## [Data for review]
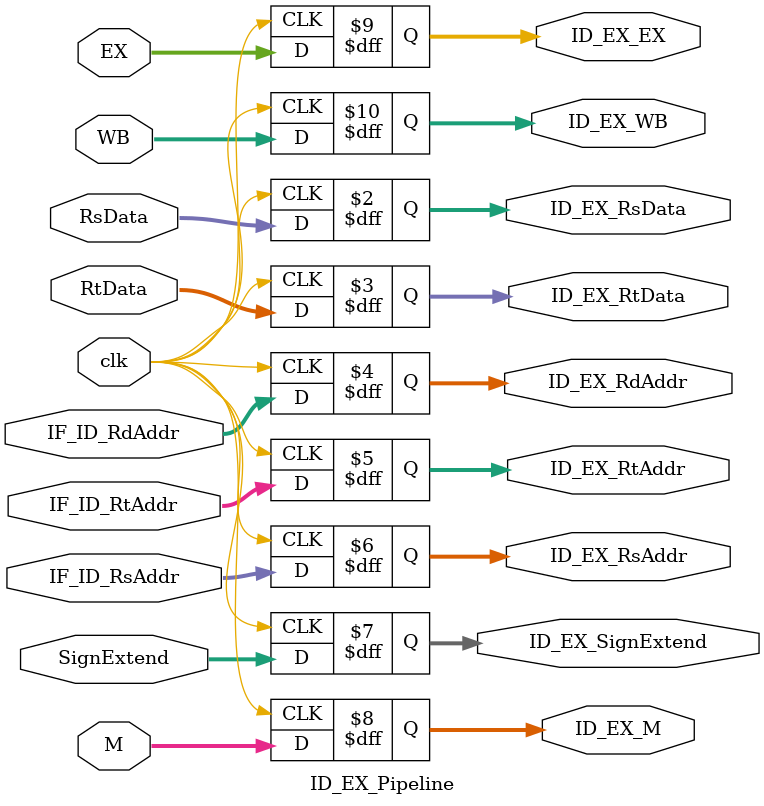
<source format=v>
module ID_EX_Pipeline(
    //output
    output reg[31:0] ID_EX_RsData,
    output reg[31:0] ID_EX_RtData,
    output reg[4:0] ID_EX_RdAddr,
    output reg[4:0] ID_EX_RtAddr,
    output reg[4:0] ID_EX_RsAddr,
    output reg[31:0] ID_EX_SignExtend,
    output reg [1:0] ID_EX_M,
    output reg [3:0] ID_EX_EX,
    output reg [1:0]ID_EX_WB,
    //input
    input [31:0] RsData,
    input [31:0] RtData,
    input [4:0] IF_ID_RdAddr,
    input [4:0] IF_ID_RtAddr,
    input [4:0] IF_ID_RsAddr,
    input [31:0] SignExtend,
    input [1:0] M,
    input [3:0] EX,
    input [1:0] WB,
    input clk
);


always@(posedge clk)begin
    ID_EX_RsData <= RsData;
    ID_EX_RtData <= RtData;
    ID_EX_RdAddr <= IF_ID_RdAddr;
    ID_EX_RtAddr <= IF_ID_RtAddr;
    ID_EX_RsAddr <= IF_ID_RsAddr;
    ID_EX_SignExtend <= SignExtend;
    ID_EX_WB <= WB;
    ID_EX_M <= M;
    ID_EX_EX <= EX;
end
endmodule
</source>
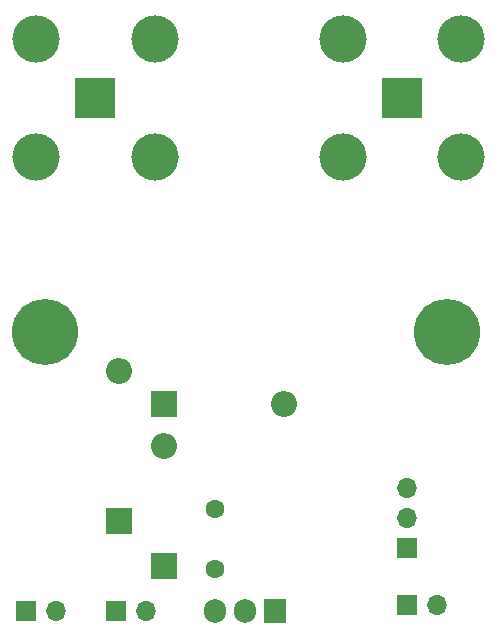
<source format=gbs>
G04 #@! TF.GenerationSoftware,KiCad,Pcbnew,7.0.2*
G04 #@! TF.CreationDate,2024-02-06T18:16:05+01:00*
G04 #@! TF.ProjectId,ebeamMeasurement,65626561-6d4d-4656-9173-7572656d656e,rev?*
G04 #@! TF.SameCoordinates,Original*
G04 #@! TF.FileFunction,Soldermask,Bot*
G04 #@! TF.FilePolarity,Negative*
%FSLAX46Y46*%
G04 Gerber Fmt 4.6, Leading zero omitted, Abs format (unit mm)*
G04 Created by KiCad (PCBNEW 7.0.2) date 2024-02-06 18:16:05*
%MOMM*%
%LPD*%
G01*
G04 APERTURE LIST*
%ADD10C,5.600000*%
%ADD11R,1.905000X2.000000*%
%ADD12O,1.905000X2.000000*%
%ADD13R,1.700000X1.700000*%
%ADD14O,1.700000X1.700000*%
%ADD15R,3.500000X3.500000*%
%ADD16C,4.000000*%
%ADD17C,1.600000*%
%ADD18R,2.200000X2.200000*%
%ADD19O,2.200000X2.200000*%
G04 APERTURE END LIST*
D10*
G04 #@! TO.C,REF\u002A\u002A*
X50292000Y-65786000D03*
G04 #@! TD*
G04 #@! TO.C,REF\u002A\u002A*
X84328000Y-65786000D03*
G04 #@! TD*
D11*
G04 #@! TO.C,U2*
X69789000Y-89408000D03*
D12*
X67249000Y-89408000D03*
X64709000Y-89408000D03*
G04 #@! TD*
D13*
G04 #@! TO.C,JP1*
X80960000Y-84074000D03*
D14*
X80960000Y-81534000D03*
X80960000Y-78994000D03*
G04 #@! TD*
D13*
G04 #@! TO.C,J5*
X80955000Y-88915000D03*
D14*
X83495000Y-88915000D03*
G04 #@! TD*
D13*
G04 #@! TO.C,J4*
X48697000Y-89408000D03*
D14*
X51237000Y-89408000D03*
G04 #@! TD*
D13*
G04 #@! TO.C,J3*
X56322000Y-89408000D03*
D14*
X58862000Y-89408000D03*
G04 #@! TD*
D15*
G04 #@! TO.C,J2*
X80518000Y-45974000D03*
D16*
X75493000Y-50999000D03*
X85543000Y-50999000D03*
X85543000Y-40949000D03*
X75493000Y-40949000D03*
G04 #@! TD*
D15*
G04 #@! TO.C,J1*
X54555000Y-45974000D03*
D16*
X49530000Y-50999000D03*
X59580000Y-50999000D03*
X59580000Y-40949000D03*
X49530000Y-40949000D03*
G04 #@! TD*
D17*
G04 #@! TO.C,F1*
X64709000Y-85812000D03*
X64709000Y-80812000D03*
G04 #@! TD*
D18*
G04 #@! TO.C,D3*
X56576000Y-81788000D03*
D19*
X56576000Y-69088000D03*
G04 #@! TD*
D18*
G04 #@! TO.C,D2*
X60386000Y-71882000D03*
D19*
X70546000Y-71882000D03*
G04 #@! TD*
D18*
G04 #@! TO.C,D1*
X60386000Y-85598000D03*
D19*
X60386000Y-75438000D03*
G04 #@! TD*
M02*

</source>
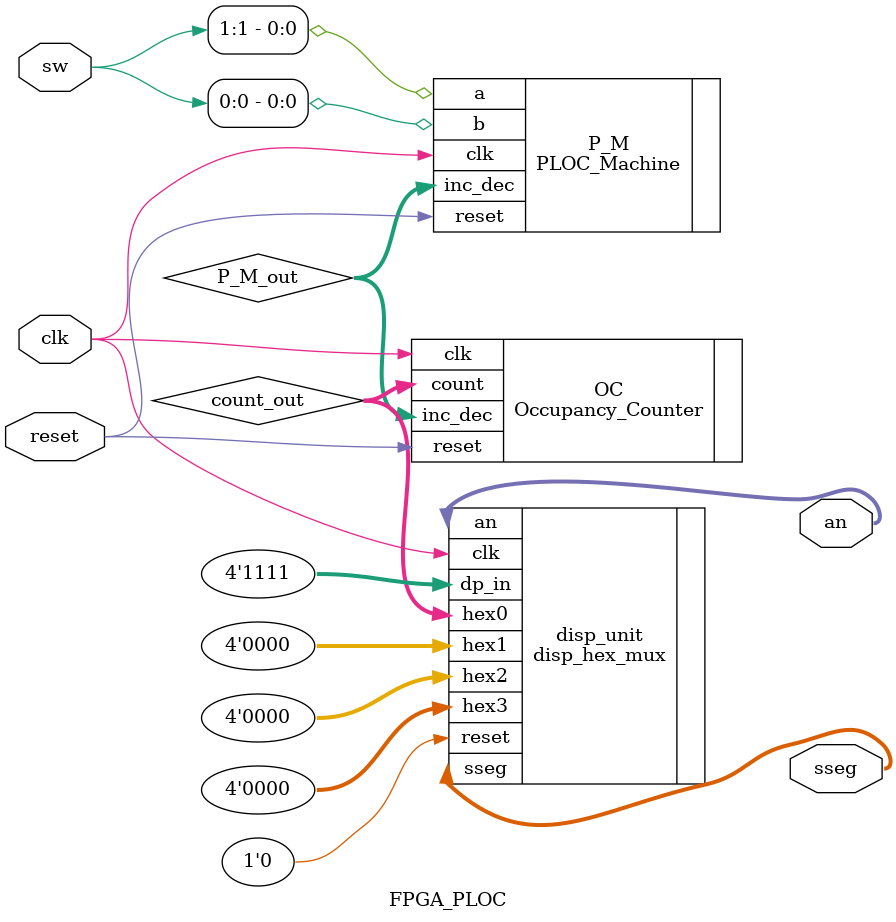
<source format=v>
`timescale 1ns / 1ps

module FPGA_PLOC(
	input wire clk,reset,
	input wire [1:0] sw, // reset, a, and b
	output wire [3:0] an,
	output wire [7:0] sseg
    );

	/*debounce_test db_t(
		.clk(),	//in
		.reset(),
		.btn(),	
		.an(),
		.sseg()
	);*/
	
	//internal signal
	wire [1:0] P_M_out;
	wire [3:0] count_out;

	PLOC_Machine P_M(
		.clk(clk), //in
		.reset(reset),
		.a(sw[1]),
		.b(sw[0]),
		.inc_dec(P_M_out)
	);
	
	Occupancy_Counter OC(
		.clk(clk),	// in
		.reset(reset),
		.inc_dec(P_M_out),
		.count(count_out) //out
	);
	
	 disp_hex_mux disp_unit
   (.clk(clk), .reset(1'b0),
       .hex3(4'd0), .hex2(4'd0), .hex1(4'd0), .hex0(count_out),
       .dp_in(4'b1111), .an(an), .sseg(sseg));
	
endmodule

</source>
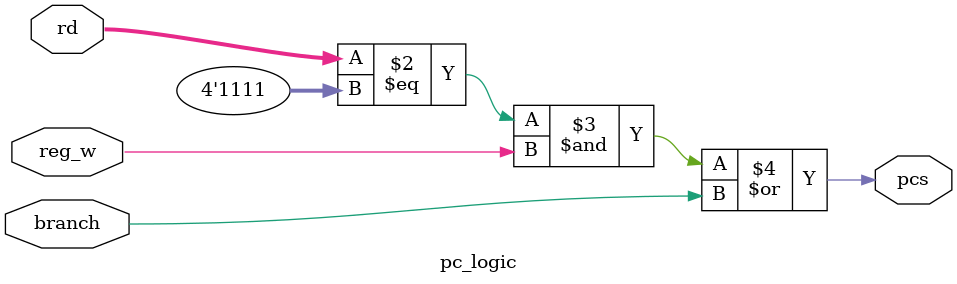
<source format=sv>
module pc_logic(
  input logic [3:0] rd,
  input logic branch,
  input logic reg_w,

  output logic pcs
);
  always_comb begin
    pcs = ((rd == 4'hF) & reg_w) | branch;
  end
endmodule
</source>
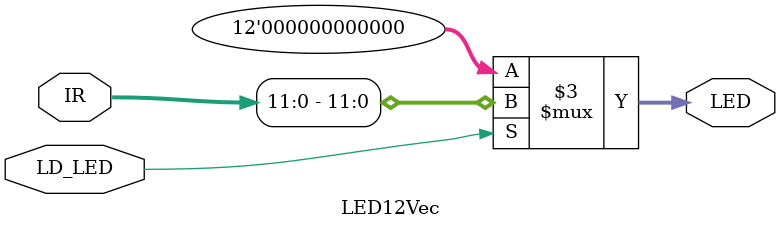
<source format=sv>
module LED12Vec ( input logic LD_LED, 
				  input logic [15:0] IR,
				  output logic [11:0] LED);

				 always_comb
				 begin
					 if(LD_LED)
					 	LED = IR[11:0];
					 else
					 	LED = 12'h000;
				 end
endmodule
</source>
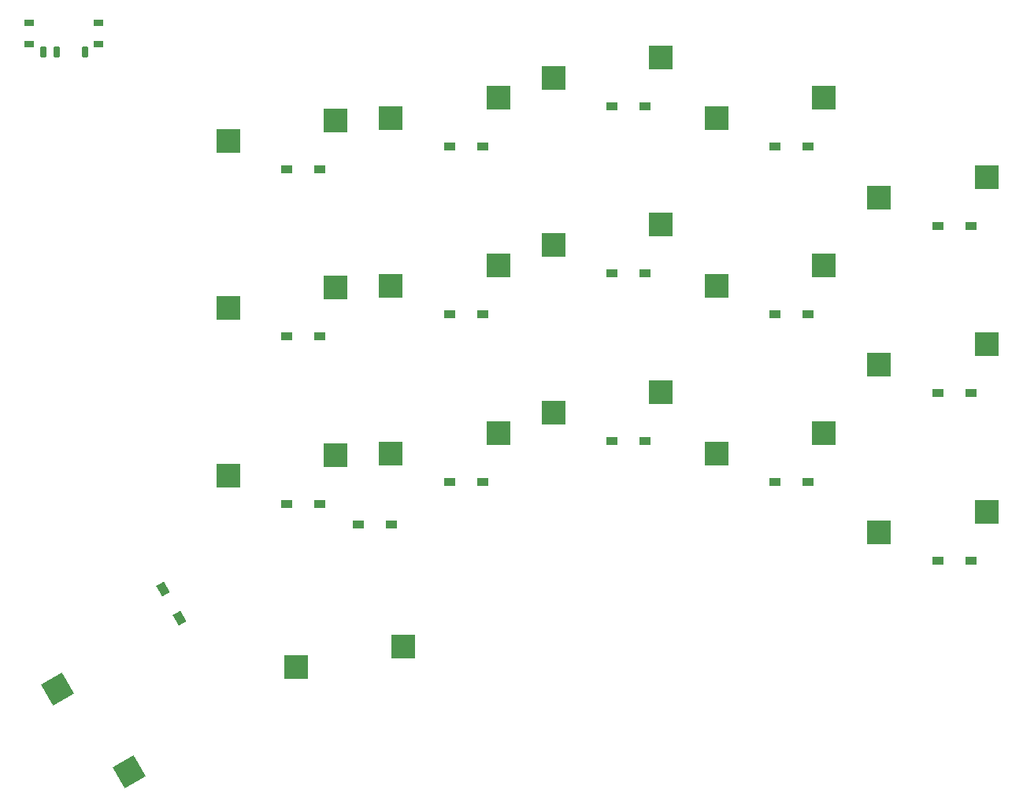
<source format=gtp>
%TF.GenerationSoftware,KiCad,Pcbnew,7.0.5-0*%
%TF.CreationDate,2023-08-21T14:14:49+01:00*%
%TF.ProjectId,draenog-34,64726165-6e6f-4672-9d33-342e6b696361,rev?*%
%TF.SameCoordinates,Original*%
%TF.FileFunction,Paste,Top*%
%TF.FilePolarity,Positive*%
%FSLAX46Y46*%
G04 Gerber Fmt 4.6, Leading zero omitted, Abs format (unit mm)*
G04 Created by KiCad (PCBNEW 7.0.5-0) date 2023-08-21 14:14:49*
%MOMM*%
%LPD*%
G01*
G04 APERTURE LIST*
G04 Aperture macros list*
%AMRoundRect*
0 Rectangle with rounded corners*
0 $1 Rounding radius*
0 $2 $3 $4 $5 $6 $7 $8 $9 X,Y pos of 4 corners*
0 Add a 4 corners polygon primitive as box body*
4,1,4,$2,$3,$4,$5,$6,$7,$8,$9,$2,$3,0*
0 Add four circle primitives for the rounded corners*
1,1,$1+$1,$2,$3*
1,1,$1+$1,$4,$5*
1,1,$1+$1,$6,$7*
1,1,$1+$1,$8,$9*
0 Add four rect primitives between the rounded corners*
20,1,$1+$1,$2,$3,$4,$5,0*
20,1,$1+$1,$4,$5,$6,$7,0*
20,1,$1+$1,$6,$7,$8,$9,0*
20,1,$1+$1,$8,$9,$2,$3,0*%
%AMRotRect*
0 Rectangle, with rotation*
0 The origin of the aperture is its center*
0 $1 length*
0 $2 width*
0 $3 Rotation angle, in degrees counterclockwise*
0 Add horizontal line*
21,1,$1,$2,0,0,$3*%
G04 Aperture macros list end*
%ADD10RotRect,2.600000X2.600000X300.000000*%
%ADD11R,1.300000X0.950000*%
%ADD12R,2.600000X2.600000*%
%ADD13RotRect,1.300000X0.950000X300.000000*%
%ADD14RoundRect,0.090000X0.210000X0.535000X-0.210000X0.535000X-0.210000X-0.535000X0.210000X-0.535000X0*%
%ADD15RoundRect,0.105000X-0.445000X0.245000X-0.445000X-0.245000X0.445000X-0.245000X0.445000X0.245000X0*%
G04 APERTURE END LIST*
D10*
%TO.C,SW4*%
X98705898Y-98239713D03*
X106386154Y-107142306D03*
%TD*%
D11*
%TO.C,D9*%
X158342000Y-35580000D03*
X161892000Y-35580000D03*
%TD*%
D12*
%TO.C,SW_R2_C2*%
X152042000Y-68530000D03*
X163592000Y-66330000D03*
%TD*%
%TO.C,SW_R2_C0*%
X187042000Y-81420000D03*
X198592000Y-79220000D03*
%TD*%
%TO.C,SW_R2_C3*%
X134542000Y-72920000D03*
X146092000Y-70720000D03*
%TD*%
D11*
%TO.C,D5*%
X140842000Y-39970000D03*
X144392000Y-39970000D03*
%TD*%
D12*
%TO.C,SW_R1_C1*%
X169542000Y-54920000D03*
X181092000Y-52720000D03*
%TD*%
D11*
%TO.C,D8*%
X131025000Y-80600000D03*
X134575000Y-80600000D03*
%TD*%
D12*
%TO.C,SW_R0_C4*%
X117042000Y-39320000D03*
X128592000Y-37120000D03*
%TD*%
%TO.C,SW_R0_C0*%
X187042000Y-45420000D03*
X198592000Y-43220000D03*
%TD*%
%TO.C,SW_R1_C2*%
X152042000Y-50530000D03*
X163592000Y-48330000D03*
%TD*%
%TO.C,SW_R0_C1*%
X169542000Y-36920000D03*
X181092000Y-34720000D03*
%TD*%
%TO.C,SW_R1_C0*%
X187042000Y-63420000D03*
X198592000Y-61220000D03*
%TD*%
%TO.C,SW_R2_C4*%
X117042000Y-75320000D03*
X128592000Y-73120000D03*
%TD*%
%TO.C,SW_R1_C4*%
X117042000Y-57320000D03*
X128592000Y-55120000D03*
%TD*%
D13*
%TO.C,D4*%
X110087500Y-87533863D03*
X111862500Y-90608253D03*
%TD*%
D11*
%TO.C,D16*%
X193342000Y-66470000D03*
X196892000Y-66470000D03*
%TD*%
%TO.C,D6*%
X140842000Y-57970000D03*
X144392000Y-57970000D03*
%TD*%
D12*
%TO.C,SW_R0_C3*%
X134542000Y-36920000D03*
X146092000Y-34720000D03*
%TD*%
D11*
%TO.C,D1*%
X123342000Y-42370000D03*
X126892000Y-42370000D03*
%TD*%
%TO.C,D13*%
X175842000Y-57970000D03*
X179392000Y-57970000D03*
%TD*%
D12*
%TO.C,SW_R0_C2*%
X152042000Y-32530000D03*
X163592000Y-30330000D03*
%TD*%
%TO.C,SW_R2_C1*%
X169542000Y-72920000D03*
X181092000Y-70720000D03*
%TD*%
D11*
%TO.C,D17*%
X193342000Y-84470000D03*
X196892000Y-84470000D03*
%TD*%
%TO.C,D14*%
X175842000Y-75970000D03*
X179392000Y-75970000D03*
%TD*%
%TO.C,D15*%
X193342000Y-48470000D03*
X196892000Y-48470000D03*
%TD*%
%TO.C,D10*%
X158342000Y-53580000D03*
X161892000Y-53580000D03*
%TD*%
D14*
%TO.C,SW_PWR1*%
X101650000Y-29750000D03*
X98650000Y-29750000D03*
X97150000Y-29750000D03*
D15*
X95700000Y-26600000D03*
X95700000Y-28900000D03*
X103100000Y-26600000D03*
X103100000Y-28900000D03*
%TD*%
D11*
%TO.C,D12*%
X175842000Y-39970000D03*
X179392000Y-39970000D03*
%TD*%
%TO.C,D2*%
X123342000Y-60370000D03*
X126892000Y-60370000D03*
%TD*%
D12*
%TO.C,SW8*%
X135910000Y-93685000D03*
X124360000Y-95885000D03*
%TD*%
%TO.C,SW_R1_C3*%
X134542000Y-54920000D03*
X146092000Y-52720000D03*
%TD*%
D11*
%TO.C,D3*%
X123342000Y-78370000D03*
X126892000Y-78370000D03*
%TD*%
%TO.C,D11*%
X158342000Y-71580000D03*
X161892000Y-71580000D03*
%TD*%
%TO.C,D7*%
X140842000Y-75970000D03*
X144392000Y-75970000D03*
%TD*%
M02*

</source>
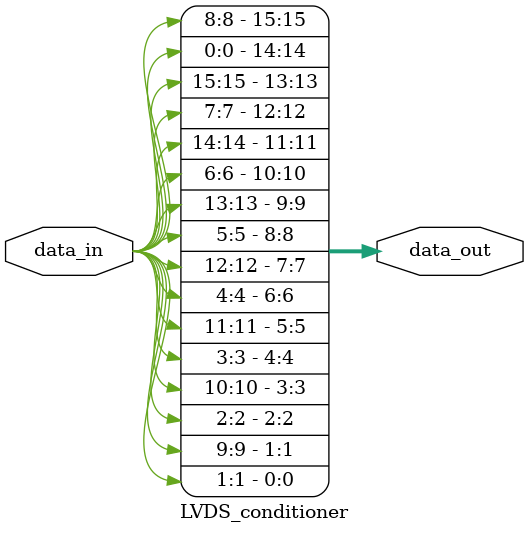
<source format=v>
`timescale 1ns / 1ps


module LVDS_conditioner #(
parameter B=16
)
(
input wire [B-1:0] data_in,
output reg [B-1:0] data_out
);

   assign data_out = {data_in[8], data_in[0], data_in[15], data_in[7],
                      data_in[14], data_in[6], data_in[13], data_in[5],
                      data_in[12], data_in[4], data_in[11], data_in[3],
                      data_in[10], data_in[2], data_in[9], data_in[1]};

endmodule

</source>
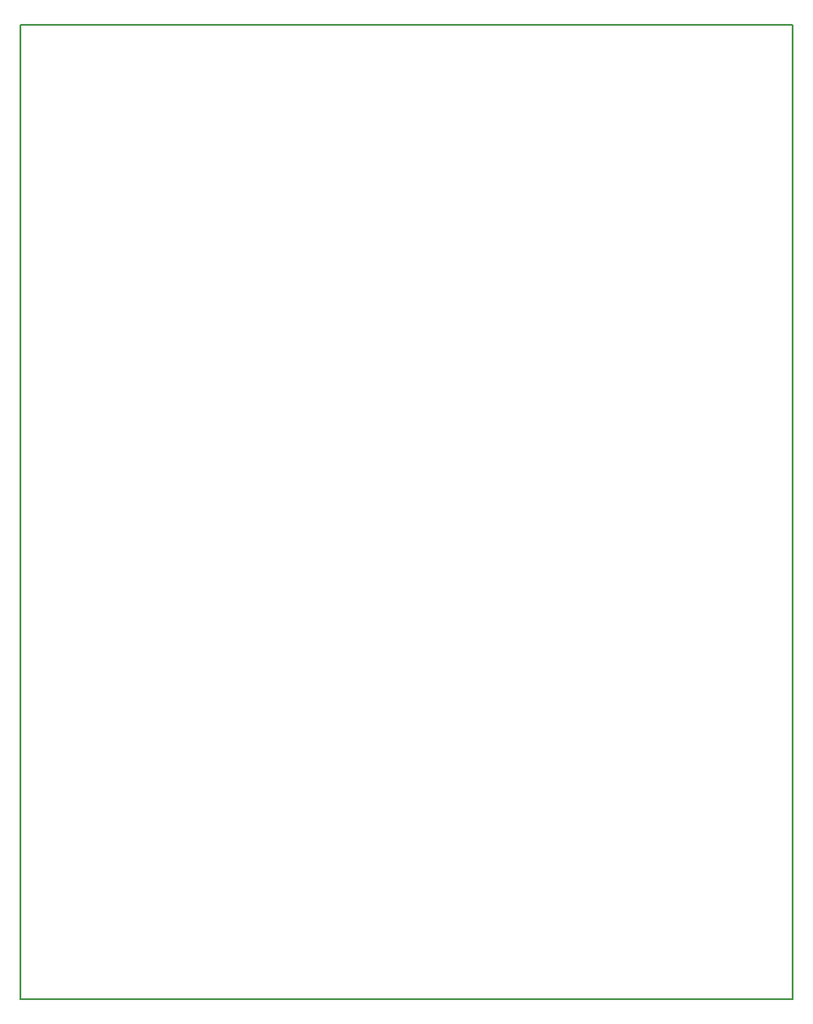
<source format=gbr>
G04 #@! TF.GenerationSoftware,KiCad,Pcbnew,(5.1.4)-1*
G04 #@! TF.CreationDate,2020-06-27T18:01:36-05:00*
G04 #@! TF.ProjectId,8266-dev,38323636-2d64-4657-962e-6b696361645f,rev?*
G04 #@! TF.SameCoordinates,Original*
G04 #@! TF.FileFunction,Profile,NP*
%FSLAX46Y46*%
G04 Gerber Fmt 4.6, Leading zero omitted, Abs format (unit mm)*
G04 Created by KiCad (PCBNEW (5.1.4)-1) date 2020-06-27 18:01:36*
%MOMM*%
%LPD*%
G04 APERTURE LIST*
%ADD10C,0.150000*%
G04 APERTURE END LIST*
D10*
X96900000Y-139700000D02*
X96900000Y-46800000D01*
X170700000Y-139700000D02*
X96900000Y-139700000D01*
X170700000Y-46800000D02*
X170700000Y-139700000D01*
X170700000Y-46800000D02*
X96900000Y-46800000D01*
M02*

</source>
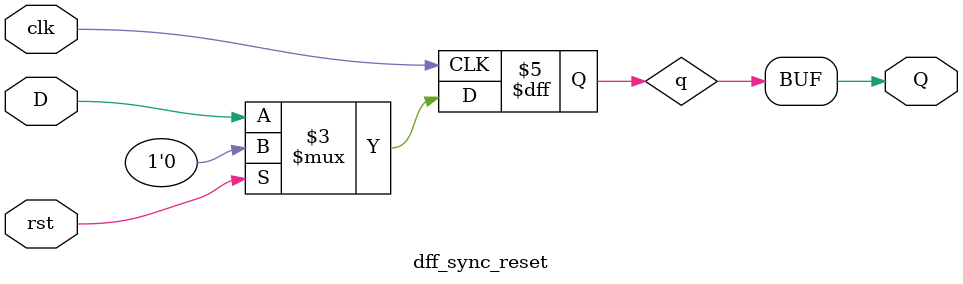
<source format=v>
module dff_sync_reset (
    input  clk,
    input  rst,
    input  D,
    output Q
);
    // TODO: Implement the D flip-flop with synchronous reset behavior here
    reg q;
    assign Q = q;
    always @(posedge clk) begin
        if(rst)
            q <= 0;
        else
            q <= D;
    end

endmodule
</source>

## [About this task]
Extract all lines from the material above that include the word "Rectangle".

## [Finished exercise]
0 Rectangle with rounded corners*
0 Rectangle, with rotation*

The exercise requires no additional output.